(Trecho da página):
■ ■ ■

Postado por Daniela Dantas Furlaneto em 11/07/2025 15:20


 
“Os contos de fadas são a expressão mais pura e simples dos processos psíquicos do inconsciente coletivo.”
 
(Marie Louise von Franz)
 

 

No conto A Bela e a Fera podemos entrar em contato com a Jornada de Desenvolvimento do ego Feminino.

O conto original A Bela e a Fera é uma história de domínio público, com raízes no folclore francês do século XVIII. A versão mais conhecida foi escrita por Jeanne-Marie Leprince de Beaumont em 1756, e desde então tem sido adaptada inúmeras vezes ao longo dos séculos.

Aqui vai um breve resumo do conto clássico A Bela e a Fera, na versão de Jeanne-Marie Leprince de Beaumont:

Antes de partir em viagem, o pai de Bela, um comerciante que havia perdido sua fortuna, pergunta às filhas o que desejam que ele traga de volta. As irmãs mais velhas, vaidosas e egoístas, pedem joias, vestidos caros e adornos luxuosos, acreditando que a riqueza da família será restaurada. Já Bela, humilde e gentil, não pede nada — apenas deseja que o pai volte em segurança. Insistindo para que ela escolha algo, Bela finalmente pede uma simples rosa, pois não havia visto nenhuma desde que se mudaram para o campo.

Esse pedido singelo se torna o ponto de virada da história: ao colher a rosa em um jardim encantado, o pai desperta a ira da Fera, que exige que uma de suas filhas vá viver no castelo como pagamento. Bela, corajosa, se oferece para proteger o pai — e assim começa sua jornada mágica.

Dessa forma, essa jovem chamada Bela, filha de um comerciante empobrecido, se oferece para viver em um castelo encantado como forma de salvar seu pai, que havia colhido uma rosa do jardim da misteriosa Fera. Apesar do medo inicial, Bela descobre que a Fera é gentil e generosa. Com o tempo, ela desenvolve carinho por ele e percebe que sua aparência monstruosa esconde um coração nobre.

Quando Bela retorna à sua família por um breve período, ela se atrasa e encontra a Fera à beira da morte por tristeza. Ao confessar seu amor, a maldição que o transformava em fera é quebrada — revelando um príncipe humano. Eles se casam e vivem felizes, enquanto as irmãs invejosas de Bela são punidas por sua crueldade.

■ ■ ■

(Trechos do material):
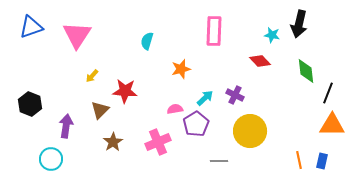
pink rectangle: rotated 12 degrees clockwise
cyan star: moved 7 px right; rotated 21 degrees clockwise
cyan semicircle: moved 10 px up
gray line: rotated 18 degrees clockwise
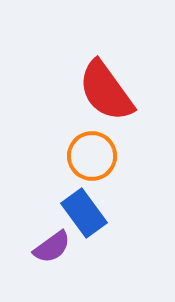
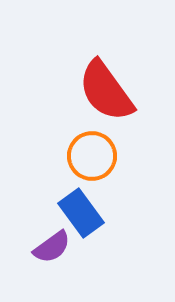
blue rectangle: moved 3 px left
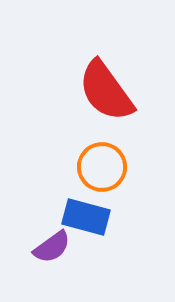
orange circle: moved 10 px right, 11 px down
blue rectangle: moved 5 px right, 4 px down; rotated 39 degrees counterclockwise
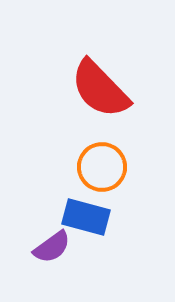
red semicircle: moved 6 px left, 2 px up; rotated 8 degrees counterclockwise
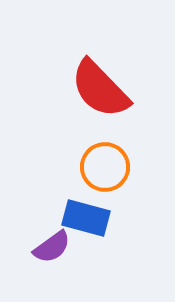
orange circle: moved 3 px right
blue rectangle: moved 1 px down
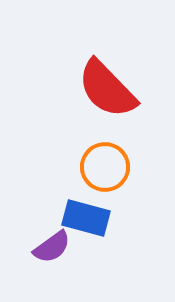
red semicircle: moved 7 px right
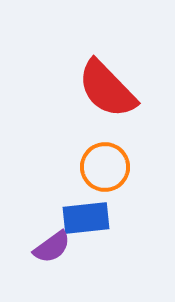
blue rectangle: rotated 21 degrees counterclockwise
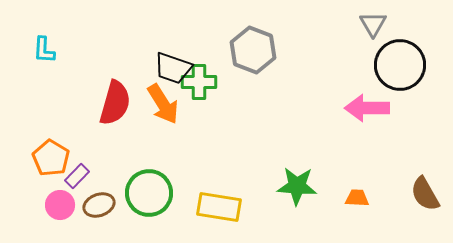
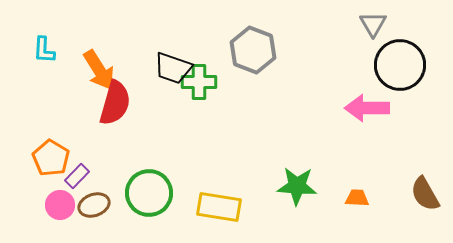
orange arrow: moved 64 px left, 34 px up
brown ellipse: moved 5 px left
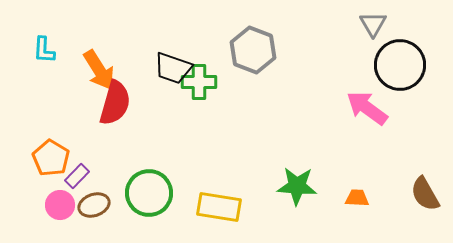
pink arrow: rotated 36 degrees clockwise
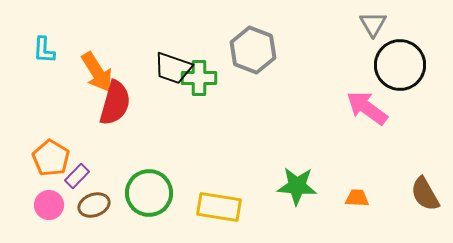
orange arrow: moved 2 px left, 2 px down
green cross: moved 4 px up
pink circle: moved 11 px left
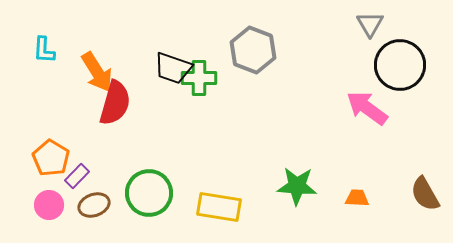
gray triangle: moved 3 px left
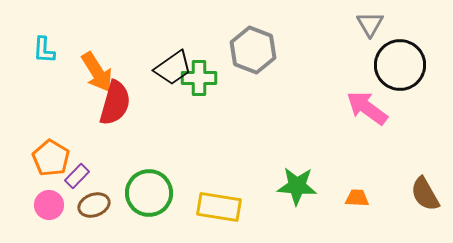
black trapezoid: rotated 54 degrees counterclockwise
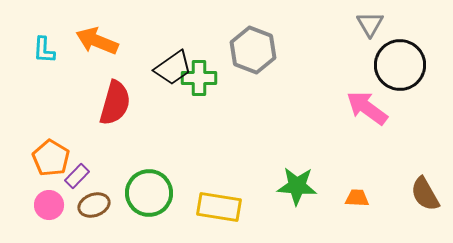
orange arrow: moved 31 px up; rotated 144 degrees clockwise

■ ■ ■

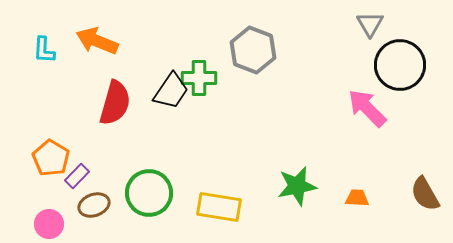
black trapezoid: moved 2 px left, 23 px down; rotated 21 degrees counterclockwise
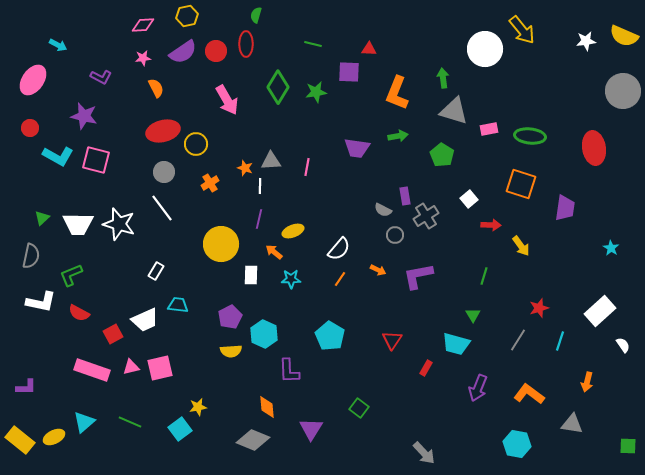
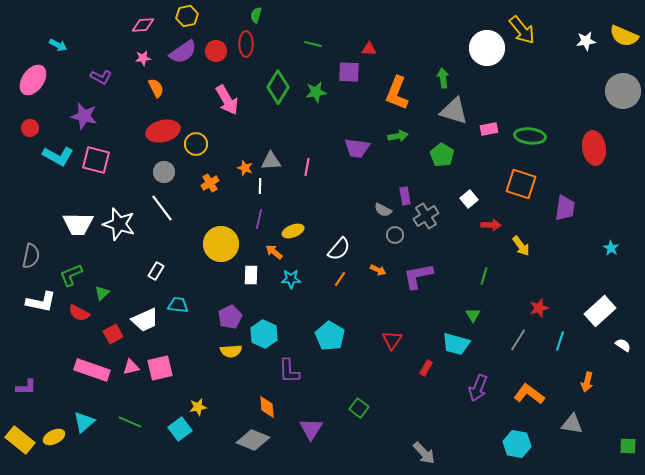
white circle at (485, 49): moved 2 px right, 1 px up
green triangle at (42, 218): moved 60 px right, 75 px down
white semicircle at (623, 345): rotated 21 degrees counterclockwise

■ ■ ■

(O que se espera):
Retome o texto sobre o conto A Bela e a Fera logo após a última frase e dê continuidade a ele.

(Resultado do exercício):
A Bela representa o ego feminino ainda na sua forma infantil e identificado com o pai. Ela está sempre fazendo algo, como os serviços da casa, sendo uma boa menina, obediente. Ela faz de tudo para ver esse pai satisfeito, ou seja vive em função de atender suas necessidades e expectativas. Como ela não deseja nada para si, ainda não se vê como um indivíduo desejante e autônomo em contraste das irmãs que não se envergonham de pedir presentes caros para si mesmas enquanto Bela pede apenas uma rosa colhida pelo caminho.

Na sua jornada de individuação (processo de se tornar quem se é) esse ego vai precisar se separar desse pai, psicologicamnete falando, para se fortalecer e se flexibilizar antes de ir para o mundo. Então ela será chamada para resolver essas questões interiormente.

O Self, conceito que Jung cunhou para se referir à Totalidade do Si-Mesmo que impulsiona o ego, gerou uma tragédia colocando esse pai em perigo para que ela diante desse conflito seja forçada a fazer uma escolha.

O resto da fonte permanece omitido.